Si la jurisprudence Mursic est
réductrice par l’expression du caractère réfragable de la violation de la
Convention en cas de détention dans un espace personnel inférieur à 3 m², il ne
faudrait pas non plus occulter sa dimension à première vue protectrice, alors
que la présomption réfragable de violation de la Convention a été étendue à
deux autres cas, à côté de la détention dans un espace personnel inférieur à 3
m² : le cas du détenu qui n’a pas de lieu personnel de couchage et le cas
du détenu qui ne peut se déplacer librement dans la cellule entre les éléments
de mobilier [Mursic : préc. ; § 53 : après avoir
cité les trois cas, ces deux derniers et celui de la détention dans un espace
personnel inférieur à 3 m², la Cour rappelle bien que l’absence d’un de ces
trois éléments créé une forte présomption de violation de la Convention ;
« the absence of any of the above
elements creates in itself a strong presumption that the conditions of
detention amounted to degrading treatment and were in breach of Article 3 »].
Le cas du lieu personnel de couchage [« an individual sleeping place in the cell »] est particulièrement
intéressant, s’il devait être interprété comme sanctionnant la pratique des
matelas posés à même le sol. Ces trois cas de présomption réfragables de
mauvais traitements, et même les formulation, ont été repris de l’arrêt Ananyev, plus ancien, qui évoquait bien
la notion de présomption, et qui triomphe ainsi de l’arrêt Torreggiani [Ananyev :
préc. ; § 148]. Pourtant, les solutions
dégagées dans ce dernier arrêt concernaient une espèce dans laquelle une
surpopulation particulièrement grave existait, au point que les détenus bénéficiaient
seulement d’1 à 2 m² d’espace personnel, et celles-ci ne sont pas
particulièrement protectrices [ibid.,
§ 161]. Les cas visés renvoyant par définition à une situation de surpopulation
extrême [absence de lieu de couchage personnel et impossibilité de se déplacer
librement dans la cellule à cause des meubles] établissent l’application d’une
simple présomption réfragable de mauvais traitement, même en cas de réduction
extrême de l’espace personnel. La lecture de l’arrêt Ananyev indique aussi que le cas du détenu ne profitant pas de lieu
personnel de couchage doit s’entendre restrictivement du cas où les détenus
sont obligés à dormir à tour de rôle dans les mêmes couchages, du fait de leur
nombre insuffisant par rapport au nombre de détenus [ibid., § 146]. Dans ce dernier cas, le traitement inhumain et
dégradant n’est guère contestable, alors que la surpopulation réalise une
atteinte nette à la personne détenue, pour altérer la qualité de son sommeil,
si bien qu’on ne voit guère comment la présomption pourrait être renversée et
que la mise en place d’une présomption irréfragable se justifiait d’autant plus.

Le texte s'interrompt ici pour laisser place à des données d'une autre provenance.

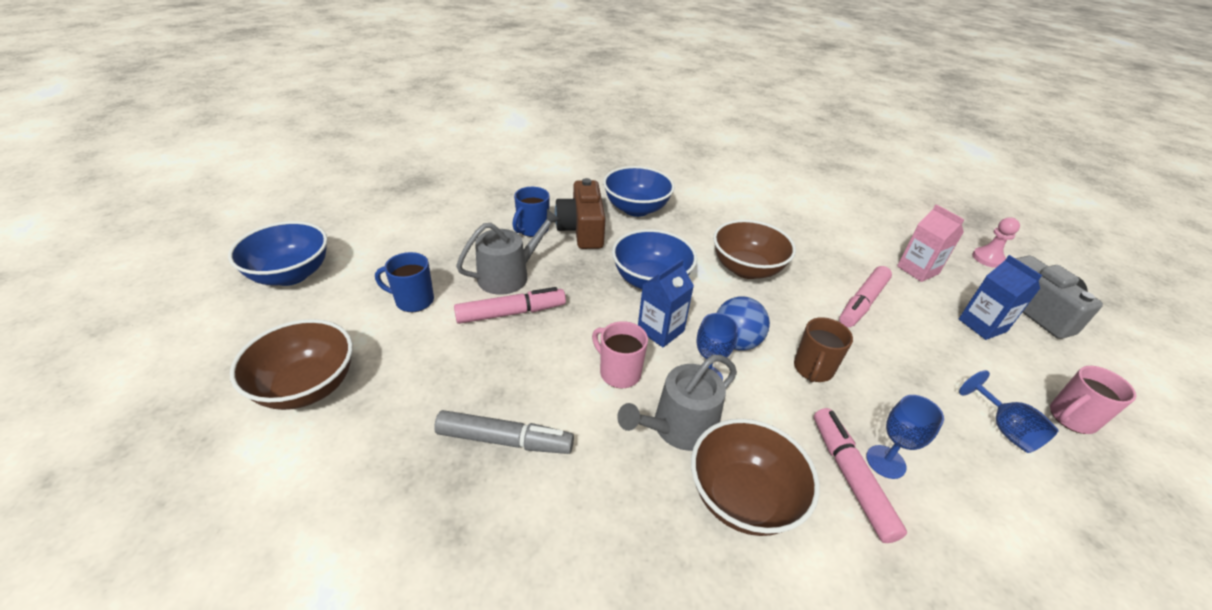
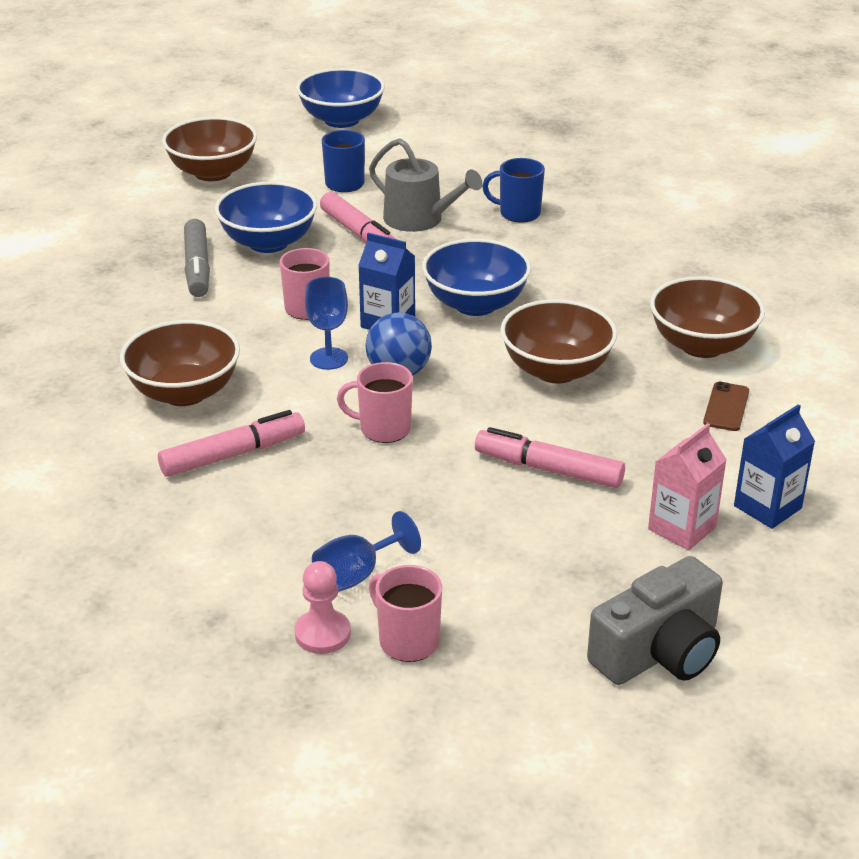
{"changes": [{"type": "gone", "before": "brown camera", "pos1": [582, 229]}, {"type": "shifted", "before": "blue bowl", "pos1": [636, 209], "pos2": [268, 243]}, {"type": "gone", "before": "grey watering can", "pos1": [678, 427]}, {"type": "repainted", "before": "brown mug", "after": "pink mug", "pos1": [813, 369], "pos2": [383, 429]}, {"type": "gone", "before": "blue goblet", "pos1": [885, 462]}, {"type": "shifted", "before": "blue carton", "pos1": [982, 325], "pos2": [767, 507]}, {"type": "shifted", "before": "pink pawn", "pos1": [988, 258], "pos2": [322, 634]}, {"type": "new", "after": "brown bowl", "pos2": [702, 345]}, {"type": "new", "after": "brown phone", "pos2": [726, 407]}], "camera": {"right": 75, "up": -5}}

Seule la mise au jour du cas du détenu dans l’impossibilité de se déplacer
librement dans la cellule semblait protectrice, pour rappeler que l’espace
personnel satisfaisant n’est pas une simple surface, mais inclut aussi la
liberté de déplacement dans la cellule, sauf qu’encore la mise en place d’une
présomption irréfragable de mauvais traitement était justifiée. Au moins
pourrait-on déceler ici une cohérence dans la jurisprudence de la Première
section, à qui l’on doit les arrêts Mursic
et Ananyev, si elle n’avait pas
entre-temps aussi appliqué la jurisprudence Torregginani
[Kanakis (n° 2) : préc.; § 105 et s. – Tatishvili : préc. ; § 43].
Le champ de la
présomption réfragable, en cas d’espace personnel inférieur à 3 m², ne doit pas
non plus être interprété trop largement à la lecture de l’arrêt Mursic. Il est d’abord intéressant de
noter que la Cour se place spécialement dans le champ de la privation de
liberté du condamné [Mursic : préc. ; § 55 : « the conditions of detention in post-trial
detention facilities »]. La mise en place d’une présomption
irréfragable pour le prévenu, ou même pour un autre cas de privation de
liberté, n’est donc pas à écarter. Une telle position viendrait en tout cas
reconnaître le maintien de la tolérance d’une certaine part d’humiliation et
d’avilissement dans la peine privative de liberté. La Cour européenne des
droits de l’Homme a plus décisivement défini trois domaines d’exclusion dans
lesquels la surpopulation ne semble pouvoir être compensée. Les deux premières
exclusions sont relatives, puisque la Cour a pris soin de préciser que les
courtes et occasionnelles restrictions de l’espace personnel du détenu, à
condition qu’elles soient mineures, peuvent toujours être compensées [Mursic : préc. ; § 56 : « it
cannot be excluded, for example, in the case of short and occasional minor
restrictions of the required personal space accompanied with sufficient freedom
of movement and out-of-cell activities and the confinement in an appropriate
detention facility »]. Il y a ici un retour en grâce du critère de la
durée dans la caractérisation du mauvais traitement, alors que celui-ci a
largement décliné dans le contrôle des conditions matérielles de détention [v.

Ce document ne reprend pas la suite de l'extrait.